Now back to our regularly scheduled program: Dialectizer. When you left, you were in the process of defining specific handler methods for <pre> and </pre> tags. There's only one thing left to do, and that is to process text blocks with the pre-defined substitutions. For that, you need to override the handle_data method.

Example 8.19. Overriding the `handle_data` method

    def handle_data(self, text):                                         
        self.pieces.append(self.verbatim and text or self.process(text))

handle_data is called with only one argument, the text to process.

In the ancestor BaseHTMLProcessor, the handle_data method simply appended the text to the output buffer, self.pieces. Here the logic is only slightly more complicated. If you're in the middle of a <pre>...</pre> block, self.verbatim will be some value greater than 0, and you want to put the text in the output buffer unaltered. Otherwise, you will call a separate method to process the substitutions, then put the result of that into the output buffer. In Python, this is a one-liner, using the and-or trick.
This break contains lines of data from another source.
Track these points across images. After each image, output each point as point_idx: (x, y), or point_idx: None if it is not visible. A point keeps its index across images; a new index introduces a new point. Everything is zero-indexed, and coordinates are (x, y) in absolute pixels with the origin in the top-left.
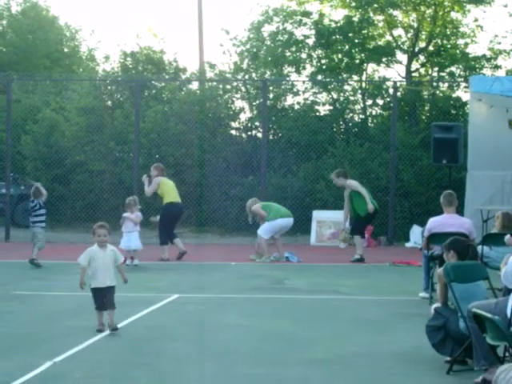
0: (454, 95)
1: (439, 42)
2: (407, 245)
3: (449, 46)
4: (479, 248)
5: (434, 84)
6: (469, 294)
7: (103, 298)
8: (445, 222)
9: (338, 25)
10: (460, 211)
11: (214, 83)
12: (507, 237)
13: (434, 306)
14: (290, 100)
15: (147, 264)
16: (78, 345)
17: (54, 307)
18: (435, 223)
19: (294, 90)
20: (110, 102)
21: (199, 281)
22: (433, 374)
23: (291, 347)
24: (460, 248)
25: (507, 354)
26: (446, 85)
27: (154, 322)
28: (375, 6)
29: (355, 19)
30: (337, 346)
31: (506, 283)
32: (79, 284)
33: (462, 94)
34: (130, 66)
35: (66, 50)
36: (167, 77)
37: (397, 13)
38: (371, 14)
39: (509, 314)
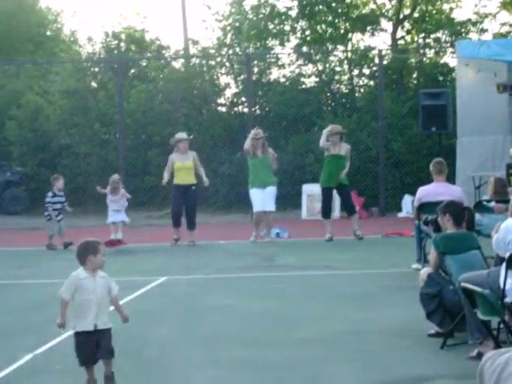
0: (441, 61)
1: (424, 7)
2: (399, 215)
3: (434, 11)
4: None
5: (421, 51)
6: (467, 265)
7: (92, 347)
8: (435, 190)
9: None
10: (451, 179)
11: (198, 60)
12: (492, 204)
13: (425, 270)
14: (275, 73)
15: (135, 247)
16: (60, 335)
17: (34, 296)
18: (425, 192)
19: (279, 63)
20: (93, 84)
21: (188, 262)
22: (427, 350)
23: (280, 327)
24: (456, 211)
25: (501, 327)
26: (433, 51)
27: (139, 307)
28: None
29: None
30: (327, 324)
31: (497, 251)
32: (58, 324)
33: (449, 59)
34: (113, 47)
35: (48, 33)
36: (150, 55)
37: None
38: None
39: (501, 285)
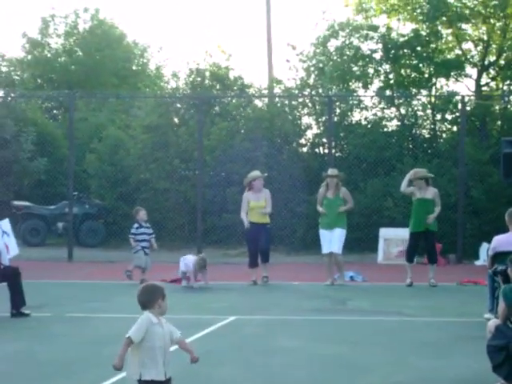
0: None
1: (510, 55)
2: (477, 263)
3: None
4: None
5: (505, 98)
6: None
7: None
8: (509, 240)
9: (406, 38)
10: None
11: (281, 99)
12: None
13: (493, 321)
14: (357, 116)
15: (209, 284)
16: (123, 371)
17: (104, 331)
18: (500, 241)
19: (362, 105)
20: (175, 120)
21: (259, 302)
22: None
23: (347, 373)
24: None
25: None
26: None
27: (205, 346)
28: (443, 19)
29: (423, 33)
30: (395, 371)
31: None
32: (115, 365)
33: None
34: (196, 84)
35: (134, 67)
36: (232, 93)
37: (466, 26)
38: (439, 28)
39: None
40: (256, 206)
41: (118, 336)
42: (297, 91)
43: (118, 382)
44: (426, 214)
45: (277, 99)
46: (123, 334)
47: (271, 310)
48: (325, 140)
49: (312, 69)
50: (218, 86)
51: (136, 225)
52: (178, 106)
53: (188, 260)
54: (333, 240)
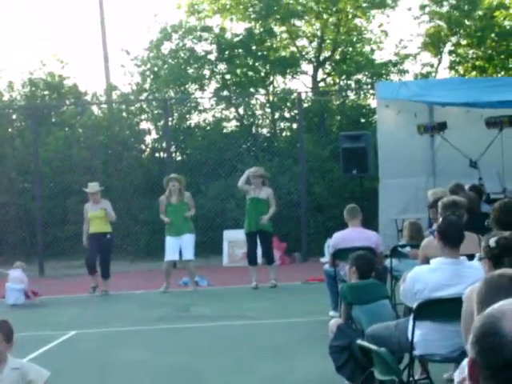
0: (363, 103)
1: (344, 49)
2: (322, 260)
3: (354, 53)
4: (388, 261)
5: (342, 93)
6: (376, 315)
7: None
8: (350, 236)
9: (240, 38)
10: (374, 222)
11: (118, 105)
12: (407, 249)
13: (334, 321)
14: (195, 118)
15: (52, 298)
16: None
17: None
18: (340, 238)
19: (199, 107)
20: (10, 131)
21: (101, 314)
22: None
23: (187, 382)
24: (362, 265)
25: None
26: (354, 93)
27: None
28: (276, 16)
29: (257, 31)
30: (233, 379)
31: (405, 301)
32: None
33: (371, 101)
34: (29, 94)
35: None
36: (68, 102)
37: (299, 23)
38: (273, 26)
39: (410, 337)
40: (94, 216)
41: None
42: (133, 97)
43: None
44: (259, 213)
45: (114, 105)
46: None
47: (113, 322)
48: (164, 144)
49: (147, 73)
50: (53, 96)
51: None
52: (14, 117)
53: (20, 275)
54: (184, 247)
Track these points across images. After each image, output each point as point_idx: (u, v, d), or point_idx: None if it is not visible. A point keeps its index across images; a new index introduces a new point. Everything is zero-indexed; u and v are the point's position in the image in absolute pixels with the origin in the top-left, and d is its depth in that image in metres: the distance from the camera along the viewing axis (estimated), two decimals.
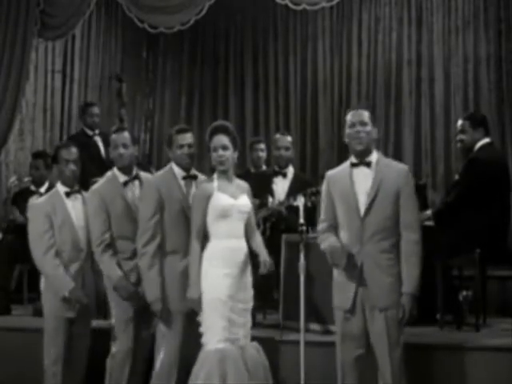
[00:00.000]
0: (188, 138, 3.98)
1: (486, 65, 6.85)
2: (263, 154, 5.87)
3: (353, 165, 3.56)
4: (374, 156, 3.55)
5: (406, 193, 3.46)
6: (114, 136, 4.10)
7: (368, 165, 3.51)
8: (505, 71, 6.70)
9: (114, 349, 3.95)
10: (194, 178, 4.00)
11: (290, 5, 6.61)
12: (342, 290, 3.49)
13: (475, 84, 6.90)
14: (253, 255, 3.88)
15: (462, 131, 4.65)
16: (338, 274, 3.55)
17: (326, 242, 3.51)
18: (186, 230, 3.82)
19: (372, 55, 7.42)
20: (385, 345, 3.38)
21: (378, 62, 7.38)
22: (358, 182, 3.50)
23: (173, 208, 3.87)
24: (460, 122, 4.71)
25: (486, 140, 4.59)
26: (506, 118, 6.65)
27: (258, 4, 7.67)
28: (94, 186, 4.09)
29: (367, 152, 3.54)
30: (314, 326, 4.28)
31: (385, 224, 3.42)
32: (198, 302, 3.67)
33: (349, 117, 3.58)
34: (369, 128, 3.52)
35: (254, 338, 3.82)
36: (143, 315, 3.97)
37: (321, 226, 3.63)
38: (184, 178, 3.96)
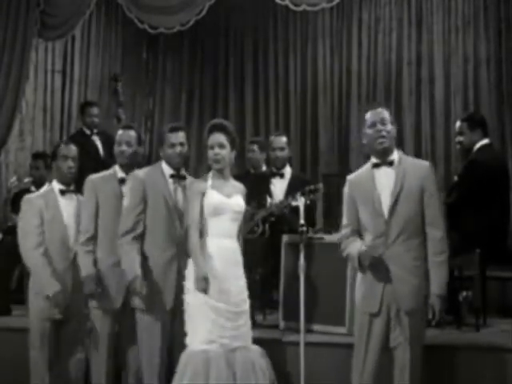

You're close to completely understanding Dialectizer. The only missing link is the nature of the text substitutions themselves. If you know any Perl, you know that when complex text substitutions are required, the only real solution is regular expressions. The classes later in dialect.py define a series of regular expressions that operate on the text between the HTML tags. But you just had a whole chapter on regular expressions. You don't really want to slog through regular expressions again, do you? God knows I don't. I think you've learned enough for one chapter.